En pourcentage de part de marché, le bio ne représente pas encore grand chose. Mais en terme d'image et en perspective d'avenir, la grande distribution est maintenant convaincue. C'est parce qu'elle a pris acte de l'évolution du consommateur.

La grande distribution joue la carte du bio 

Christophe de Saint-Pierre, directeur commercial de Moulins des Moines, une marque historique du bio alimentaire, résume ainsi les vingt dernières années : "entre 1990 et 2000 le marché s'est cherché. Fin 90, il y a eu une prise de conscience avec la crise de la vache folle. À partir de 2000, il y a eu une mutation du raisonnement consommateur qui a rencontré une logique dans le bio et l'environnemental. Cela se confirme année après année et ça ne va pas repartir en arrière."

Régis Destrac, ancien créateur de magasins bio et responsable du bio à Fresh Food Village, une société qui fabrique et distribue des produits "innovants et différenciants", explique la stratégie des grandes surfaces : "pendant vingt ans elles n'ont vendu que des produits Bjorg, puis pendant deux, trois ans elles ont voulu mettre en place des produits sous leur propre marque de distributeurs. Maintenant, elles sont tellement pressées qu'elles lancent plein de marques pour avoir deux ou trois mille références et rattraper l'offre des magasins bio."
45 % des produits bio sont distribués en France dans la grande distribution. Nous, consommateurs, à première vue nous nous y retrouvons au niveau du prix. Mais quid de la qualité ?

Le cahier des charges protège

Sur le plan de l'absence de pesticides et d'OGM, pas de problème. Les analyses montrent une absence de résidus dans les produis bio, sauf exceptionnellement quelque traces infinitésimales. Au niveau des OGM, le taux de 0,9 % autorisé par la réglementation n'y autorise qu'une présence fortuite.

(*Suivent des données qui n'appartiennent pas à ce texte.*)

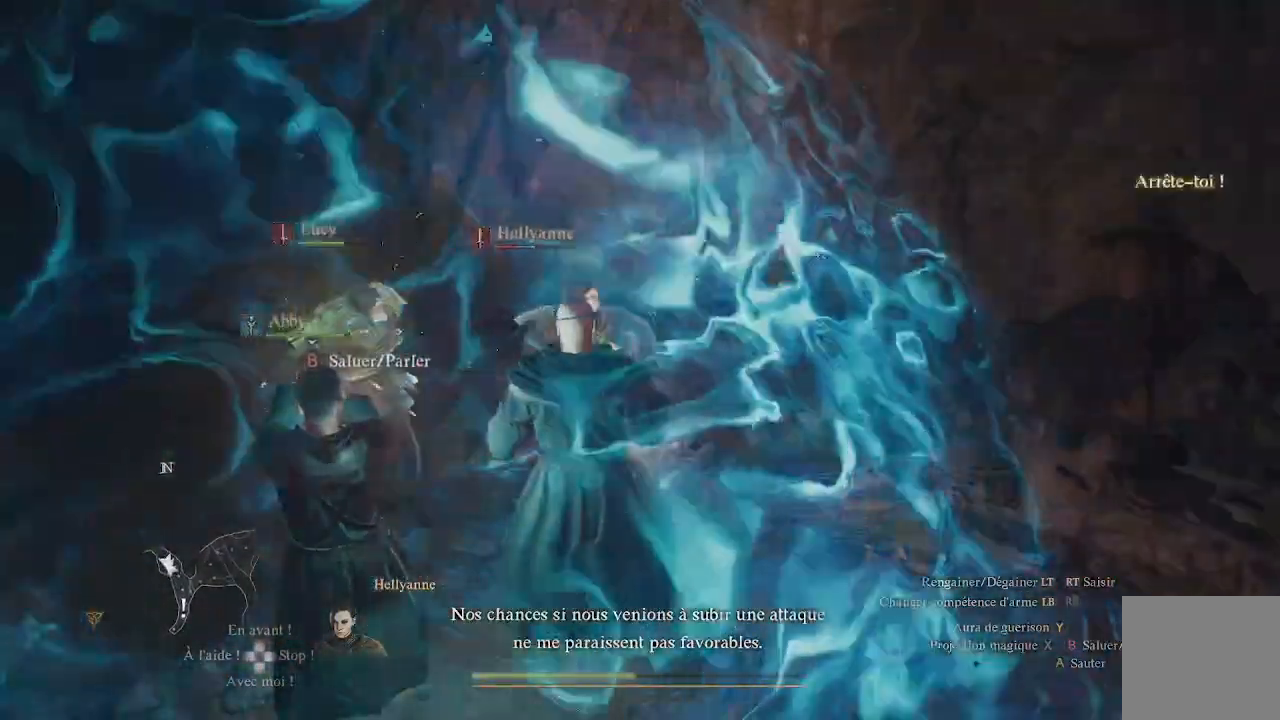
{"buttons": [], "left_stick": "left", "right_stick": "right", "events": [[50, "right_stick", "right"], [83, "left_stick", "left"]]}
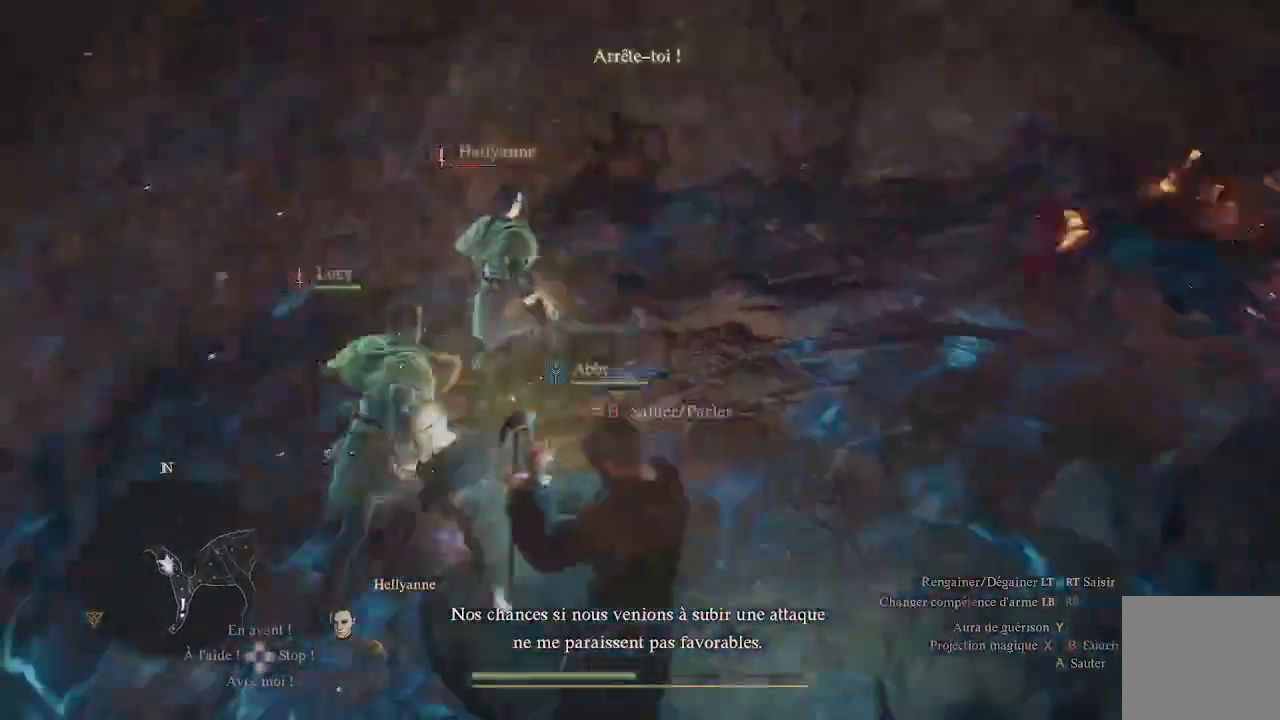
{"buttons": [], "left_stick": "down-left", "right_stick": "up-right", "events": [[17, "right_stick", "up-right"], [33, "left_stick", "center"], [167, "right_stick", "center"], [367, "left_stick", "down-left"], [400, "right_stick", "up-right"]]}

Une touche d'optimisme pour Régis Destrac : "la nouvelle réglementation européenne est à peu près équivalente à la française. Ça m'a un peu rassuré."
Le bio sous label qu'on trouve dans la grande distribution est et sera donc vraiment du bio.

La culture de la qualité ?

Hier le bio historique était le fait de professionnels passionnés. Aujourd'hui on voit arriver dans le bio une nouvelle génération pour qui il s'agit principalement d'un concept marketing et d'une source de rentabilité. On pourrait donc émettre quelques doutes sur le plan des bonnes pratiques et de la qualité.

Consommer local ?

En matière de bio, est-il toujours adapté de vouloir répondre à la demande de produits hors saison ?
Environ un quart du bio vendu dans les grandes surfaces serait à base de produits importés. Pas terrible pour le bilan carbone.

Vers du bio intensif ?
Les vieilles habitudes sont difficiles à perdre : on exige le calibrage et l'absence totale de défauts sur la peau des produits... Ce qui implique en bio la perte de la moitié de la récolte.
Conséquence chez les producteurs : pour répondre à la demande et obtenir du volume, on peut être tenté de faire de l'intensif.

Une bio à deux vitesses

"Il n'y a aucun doute et j'ai pu le tester plusieurs fois : les supermarchés veulent le produit qui remplit les conditions pour avoir le label bio et qui soit le moins cher possible." Régis Destrac est formel.
"Quand on annonce plus de 50 produits à moins d'1 € comme Auchan, on est dans le grotesque : on réduit le poids, on joue sur la qualité, ce n'est pas tenable. Ou alors il y a un distributeur qui est en train d'enterrer un industriel. Il y a clairement là le schéma du mauvais équilibre", s'insurge Christophe de Saint-Pierre.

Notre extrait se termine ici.